December 31st, 2008 | No Comments | Source: TJOLS

With cash burning holes in their pockets, withering prospects in their pipelines and Merck and Bristol Meyers Squibb recently having dipped into the BioTech trough, people expected more pharmaceutical companies to make moves in this space before long.

Sure enough, GlaxoSmithKline and Pfizer got BioTech deals done before the close of Q4.

GSK struck first, inking a global alliance with Dynavax to develop and commercialize toll-like receptor inhibitors for the treatment of autoimmune and inflammatory diseases.

TLRs are immune system receptors that activate inflammatory processes.

Terms of the deal call for GSK to give Dynavax $10 million up front in return for rights of first refusal on programs focusing on rheumatoid arthritis, psoriasis and lupus.

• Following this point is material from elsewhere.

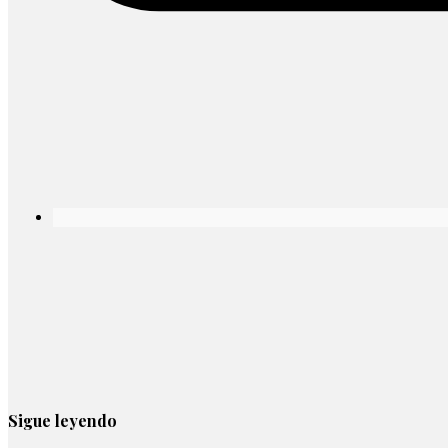
Sigue leyendo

Dynavax carries out early R & D for these programs and can receive up to $200 million per program by hitting development milestones.

If GSK exercises its RFR to license the outputs of each program, it then assumes responsibility for ongoing development and commercialization. Dynavax would receive royalties on sales.

Pfizer bellied up to the bar too, signing a European marketing deal with Auxilium Pharmaceuticals for XIAFLEX , a first-of-its-kind, late-stage biologic used to treat Dupuytren’s contractures and Peyronie’s disease.

Auxillium gets $75 million upfront and can achieve $410 million more by hitting milestones, the first third of which are regulatory in nature, while the remaining are tied to sales.

The arms-length relationship in both cases is similar to the deal BMS cut with Exelixis a few weeks ago. More deals structured like them are sure to follow, as Big Pharma seeks arrangements that mitigate risk during the economic crisis.